I plan to refactor the organization a bit as a first step towards our next major release Javaslang-3.0.0. We need small and simple parts that form a whole. What does not fit will be moved or thrown out completely.
The core will remain stable!
We move the existing modules from Javaslang core to their own repository javaslang-gwt. This is a harmless change, these modules aren't published yet.
Algebraic functionality like lift will move to core types like Option, Try etc. This API is released but, as mentioned earlier, in an experimental and unfinished state. It is more or less useless in its current state. Future algebraic additions will be part of the Javaslang core.
This repo does not seem to be maintained any more. It is not reflecting the actual projects that use Javaslang in production, therefore it has no additional benefit. Away with this ballast!
We need an integrated web page that makes all information accessible.
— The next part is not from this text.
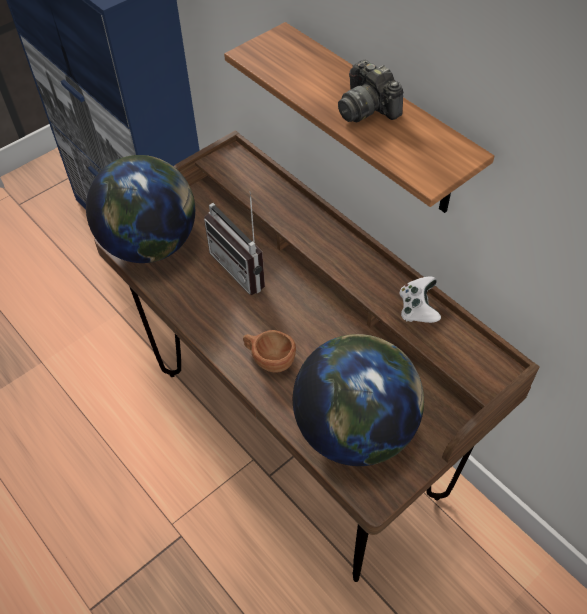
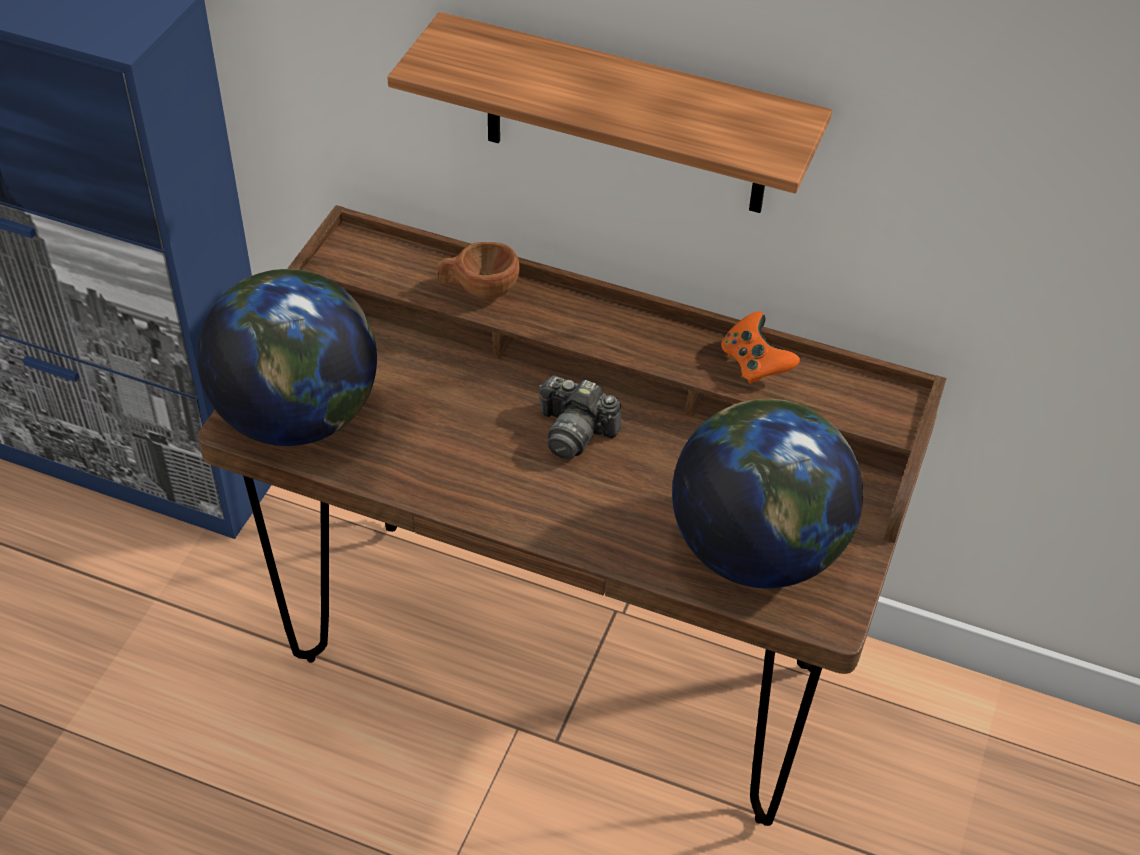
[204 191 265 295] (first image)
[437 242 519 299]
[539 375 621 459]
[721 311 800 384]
We will move the javaslang-circuitbreaker project outside of the Javaslang organization. The project has never been a real addition to Javaslang. It is really awesome and deserves a project on its own.
javaslang-circuitbreaker is more like a consumer of Javaslang, it simply depends on it. The circuit-breaker works best within reactive/async systems. This type of domain isn't supported natively by Javaslang, we have no abstraction for it. I don't see that we will jump on the reactive train soon. In the current development the circuitbreaker project starts to depend on other reactive streaming libraries.
The circuitbreaker is the baby of Robert Winkler, which is great btw! We see that by looking at the copyright notice. The code is not/never has been property of Javaslang, it is property of Robert Winkler.
The popular Failsafe project has copied Robert's take on the circuitbreaker (without providing the nice API using higher-order functions). I don't see why we should spend time and effort to fragment the market. It would be better to merge the projects.
Q: Why all this? Is this a 'bad' sign? Do we 'loose' something?
A: No. This is the natural way of selection. Continually growing all the things does not work (look at your legacy systems!). Growing is a pendulum — growing-selecting-shrinking, growing-selecting-shrinking, ... If we are doing it the right way, Javaslang will be stronger than before. We preserve a maintainable code base, a stable and fast iteration cycle and being responsive.